** Begin Working data **
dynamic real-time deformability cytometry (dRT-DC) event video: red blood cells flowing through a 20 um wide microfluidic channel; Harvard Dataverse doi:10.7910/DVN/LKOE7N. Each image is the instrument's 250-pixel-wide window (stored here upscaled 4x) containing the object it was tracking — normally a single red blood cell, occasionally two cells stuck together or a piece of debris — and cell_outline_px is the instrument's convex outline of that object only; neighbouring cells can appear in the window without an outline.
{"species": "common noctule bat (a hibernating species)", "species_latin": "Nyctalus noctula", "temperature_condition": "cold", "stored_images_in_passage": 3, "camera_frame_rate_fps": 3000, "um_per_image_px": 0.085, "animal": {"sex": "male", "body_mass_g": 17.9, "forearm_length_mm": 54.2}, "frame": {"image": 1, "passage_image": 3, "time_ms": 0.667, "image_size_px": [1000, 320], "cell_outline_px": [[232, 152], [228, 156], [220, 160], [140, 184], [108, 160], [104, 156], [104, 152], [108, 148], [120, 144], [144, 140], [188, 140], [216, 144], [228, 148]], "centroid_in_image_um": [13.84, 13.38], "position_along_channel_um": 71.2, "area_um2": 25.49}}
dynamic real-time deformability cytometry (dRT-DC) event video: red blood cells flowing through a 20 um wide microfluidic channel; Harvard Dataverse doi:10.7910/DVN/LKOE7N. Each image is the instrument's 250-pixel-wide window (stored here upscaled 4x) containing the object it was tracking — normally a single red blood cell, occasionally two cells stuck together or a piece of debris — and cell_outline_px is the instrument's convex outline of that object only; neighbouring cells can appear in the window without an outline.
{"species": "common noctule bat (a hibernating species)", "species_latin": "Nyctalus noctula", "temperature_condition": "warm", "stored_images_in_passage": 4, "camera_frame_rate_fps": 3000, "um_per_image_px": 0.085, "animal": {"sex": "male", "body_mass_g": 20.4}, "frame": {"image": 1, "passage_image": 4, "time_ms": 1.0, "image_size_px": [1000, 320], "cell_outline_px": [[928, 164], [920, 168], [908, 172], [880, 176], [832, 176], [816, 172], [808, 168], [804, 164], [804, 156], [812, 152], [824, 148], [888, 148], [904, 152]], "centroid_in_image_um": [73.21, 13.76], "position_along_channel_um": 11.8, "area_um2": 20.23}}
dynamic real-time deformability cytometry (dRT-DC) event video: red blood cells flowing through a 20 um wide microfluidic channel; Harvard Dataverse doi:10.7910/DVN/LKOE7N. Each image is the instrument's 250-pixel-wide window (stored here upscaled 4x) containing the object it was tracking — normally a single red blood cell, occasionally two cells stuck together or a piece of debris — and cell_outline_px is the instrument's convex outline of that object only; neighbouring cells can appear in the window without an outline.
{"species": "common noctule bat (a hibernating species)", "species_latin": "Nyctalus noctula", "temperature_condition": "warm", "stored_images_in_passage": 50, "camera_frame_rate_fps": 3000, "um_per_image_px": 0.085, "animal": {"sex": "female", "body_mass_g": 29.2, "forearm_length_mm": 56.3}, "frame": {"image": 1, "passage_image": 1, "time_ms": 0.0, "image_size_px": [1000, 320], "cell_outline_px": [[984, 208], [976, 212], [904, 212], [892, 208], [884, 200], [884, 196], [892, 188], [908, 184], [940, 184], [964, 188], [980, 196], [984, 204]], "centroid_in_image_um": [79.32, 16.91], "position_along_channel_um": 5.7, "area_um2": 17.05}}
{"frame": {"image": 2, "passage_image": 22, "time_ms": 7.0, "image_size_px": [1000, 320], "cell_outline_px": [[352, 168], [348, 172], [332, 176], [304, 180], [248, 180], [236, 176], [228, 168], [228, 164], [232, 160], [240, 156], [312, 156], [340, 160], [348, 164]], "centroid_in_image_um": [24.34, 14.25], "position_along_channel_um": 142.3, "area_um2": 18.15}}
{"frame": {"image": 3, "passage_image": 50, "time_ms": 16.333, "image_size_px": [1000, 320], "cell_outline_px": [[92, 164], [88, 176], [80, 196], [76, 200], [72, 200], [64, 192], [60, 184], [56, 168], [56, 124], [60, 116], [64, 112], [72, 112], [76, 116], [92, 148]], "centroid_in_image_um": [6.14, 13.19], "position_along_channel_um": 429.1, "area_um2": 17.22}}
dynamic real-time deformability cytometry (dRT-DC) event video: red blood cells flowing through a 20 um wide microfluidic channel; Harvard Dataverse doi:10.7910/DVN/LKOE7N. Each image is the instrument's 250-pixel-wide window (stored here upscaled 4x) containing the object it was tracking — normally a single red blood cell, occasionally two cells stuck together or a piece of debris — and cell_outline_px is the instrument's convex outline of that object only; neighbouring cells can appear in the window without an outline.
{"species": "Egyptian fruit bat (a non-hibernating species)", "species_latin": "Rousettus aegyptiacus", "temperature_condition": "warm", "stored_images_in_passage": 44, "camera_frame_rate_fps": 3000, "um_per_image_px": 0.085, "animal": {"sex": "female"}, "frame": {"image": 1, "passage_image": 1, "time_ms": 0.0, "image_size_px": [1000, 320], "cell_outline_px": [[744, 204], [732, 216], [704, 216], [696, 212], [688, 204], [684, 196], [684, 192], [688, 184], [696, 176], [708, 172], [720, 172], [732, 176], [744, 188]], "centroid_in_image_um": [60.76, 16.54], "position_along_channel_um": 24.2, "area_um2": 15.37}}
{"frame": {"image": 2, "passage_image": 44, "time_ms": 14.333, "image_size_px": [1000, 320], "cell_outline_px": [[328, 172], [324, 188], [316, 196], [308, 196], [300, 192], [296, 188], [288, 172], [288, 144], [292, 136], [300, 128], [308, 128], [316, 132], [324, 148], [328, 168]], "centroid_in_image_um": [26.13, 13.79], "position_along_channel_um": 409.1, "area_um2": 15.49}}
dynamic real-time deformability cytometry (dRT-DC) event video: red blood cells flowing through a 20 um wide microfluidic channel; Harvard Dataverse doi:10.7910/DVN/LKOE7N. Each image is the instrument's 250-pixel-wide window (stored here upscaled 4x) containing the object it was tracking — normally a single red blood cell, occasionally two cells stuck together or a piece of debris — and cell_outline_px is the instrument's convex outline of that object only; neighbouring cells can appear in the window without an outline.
** End Working data **
Print out every record again, exactly and in full.

_Exercise answer_
dynamic real-time deformability cytometry (dRT-DC) event video: red blood cells flowing through a 20 um wide microfluidic channel; Harvard Dataverse doi:10.7910/DVN/LKOE7N. Each image is the instrument's 250-pixel-wide window (stored here upscaled 4x) containing the object it was tracking — normally a single red blood cell, occasionally two cells stuck together or a piece of debris — and cell_outline_px is the instrument's convex outline of that object only; neighbouring cells can appear in the window without an outline.
{"species": "common noctule bat (a hibernating species)", "species_latin": "Nyctalus noctula", "temperature_condition": "cold", "stored_images_in_passage": 3, "camera_frame_rate_fps": 3000, "um_per_image_px": 0.085, "animal": {"sex": "male", "body_mass_g": 17.9, "forearm_length_mm": 54.2}, "frame": {"image": 1, "passage_image": 3, "time_ms": 0.667, "image_size_px": [1000, 320], "cell_outline_px": [[232, 152], [228, 156], [220, 160], [140, 184], [108, 160], [104, 156], [104, 152], [108, 148], [120, 144], [144, 140], [188, 140], [216, 144], [228, 148]], "centroid_in_image_um": [13.84, 13.38], "position_along_channel_um": 71.2, "area_um2": 25.49}}
dynamic real-time deformability cytometry (dRT-DC) event video: red blood cells flowing through a 20 um wide microfluidic channel; Harvard Dataverse doi:10.7910/DVN/LKOE7N. Each image is the instrument's 250-pixel-wide window (stored here upscaled 4x) containing the object it was tracking — normally a single red blood cell, occasionally two cells stuck together or a piece of debris — and cell_outline_px is the instrument's convex outline of that object only; neighbouring cells can appear in the window without an outline.
{"species": "common noctule bat (a hibernating species)", "species_latin": "Nyctalus noctula", "temperature_condition": "warm", "stored_images_in_passage": 4, "camera_frame_rate_fps": 3000, "um_per_image_px": 0.085, "animal": {"sex": "male", "body_mass_g": 20.4}, "frame": {"image": 1, "passage_image": 4, "time_ms": 1.0, "image_size_px": [1000, 320], "cell_outline_px": [[928, 164], [920, 168], [908, 172], [880, 176], [832, 176], [816, 172], [808, 168], [804, 164], [804, 156], [812, 152], [824, 148], [888, 148], [904, 152]], "centroid_in_image_um": [73.21, 13.76], "position_along_channel_um": 11.8, "area_um2": 20.23}}
dynamic real-time deformability cytometry (dRT-DC) event video: red blood cells flowing through a 20 um wide microfluidic channel; Harvard Dataverse doi:10.7910/DVN/LKOE7N. Each image is the instrument's 250-pixel-wide window (stored here upscaled 4x) containing the object it was tracking — normally a single red blood cell, occasionally two cells stuck together or a piece of debris — and cell_outline_px is the instrument's convex outline of that object only; neighbouring cells can appear in the window without an outline.
{"species": "common noctule bat (a hibernating species)", "species_latin": "Nyctalus noctula", "temperature_condition": "warm", "stored_images_in_passage": 50, "camera_frame_rate_fps": 3000, "um_per_image_px": 0.085, "animal": {"sex": "female", "body_mass_g": 29.2, "forearm_length_mm": 56.3}, "frame": {"image": 1, "passage_image": 1, "time_ms": 0.0, "image_size_px": [1000, 320], "cell_outline_px": [[984, 208], [976, 212], [904, 212], [892, 208], [884, 200], [884, 196], [892, 188], [908, 184], [940, 184], [964, 188], [980, 196], [984, 204]], "centroid_in_image_um": [79.32, 16.91], "position_along_channel_um": 5.7, "area_um2": 17.05}}
{"frame": {"image": 2, "passage_image": 22, "time_ms": 7.0, "image_size_px": [1000, 320], "cell_outline_px": [[352, 168], [348, 172], [332, 176], [304, 180], [248, 180], [236, 176], [228, 168], [228, 164], [232, 160], [240, 156], [312, 156], [340, 160], [348, 164]], "centroid_in_image_um": [24.34, 14.25], "position_along_channel_um": 142.3, "area_um2": 18.15}}
{"frame": {"image": 3, "passage_image": 50, "time_ms": 16.333, "image_size_px": [1000, 320], "cell_outline_px": [[92, 164], [88, 176], [80, 196], [76, 200], [72, 200], [64, 192], [60, 184], [56, 168], [56, 124], [60, 116], [64, 112], [72, 112], [76, 116], [92, 148]], "centroid_in_image_um": [6.14, 13.19], "position_along_channel_um": 429.1, "area_um2": 17.22}}
dynamic real-time deformability cytometry (dRT-DC) event video: red blood cells flowing through a 20 um wide microfluidic channel; Harvard Dataverse doi:10.7910/DVN/LKOE7N. Each image is the instrument's 250-pixel-wide window (stored here upscaled 4x) containing the object it was tracking — normally a single red blood cell, occasionally two cells stuck together or a piece of debris — and cell_outline_px is the instrument's convex outline of that object only; neighbouring cells can appear in the window without an outline.
{"species": "Egyptian fruit bat (a non-hibernating species)", "species_latin": "Rousettus aegyptiacus", "temperature_condition": "warm", "stored_images_in_passage": 44, "camera_frame_rate_fps": 3000, "um_per_image_px": 0.085, "animal": {"sex": "female"}, "frame": {"image": 1, "passage_image": 1, "time_ms": 0.0, "image_size_px": [1000, 320], "cell_outline_px": [[744, 204], [732, 216], [704, 216], [696, 212], [688, 204], [684, 196], [684, 192], [688, 184], [696, 176], [708, 172], [720, 172], [732, 176], [744, 188]], "centroid_in_image_um": [60.76, 16.54], "position_along_channel_um": 24.2, "area_um2": 15.37}}
{"frame": {"image": 2, "passage_image": 44, "time_ms": 14.333, "image_size_px": [1000, 320], "cell_outline_px": [[328, 172], [324, 188], [316, 196], [308, 196], [300, 192], [296, 188], [288, 172], [288, 144], [292, 136], [300, 128], [308, 128], [316, 132], [324, 148], [328, 168]], "centroid_in_image_um": [26.13, 13.79], "position_along_channel_um": 409.1, "area_um2": 15.49}}
dynamic real-time deformability cytometry (dRT-DC) event video: red blood cells flowing through a 20 um wide microfluidic channel; Harvard Dataverse doi:10.7910/DVN/LKOE7N. Each image is the instrument's 250-pixel-wide window (stored here upscaled 4x) containing the object it was tracking — normally a single red blood cell, occasionally two cells stuck together or a piece of debris — and cell_outline_px is the instrument's convex outline of that object only; neighbouring cells can appear in the window without an outline.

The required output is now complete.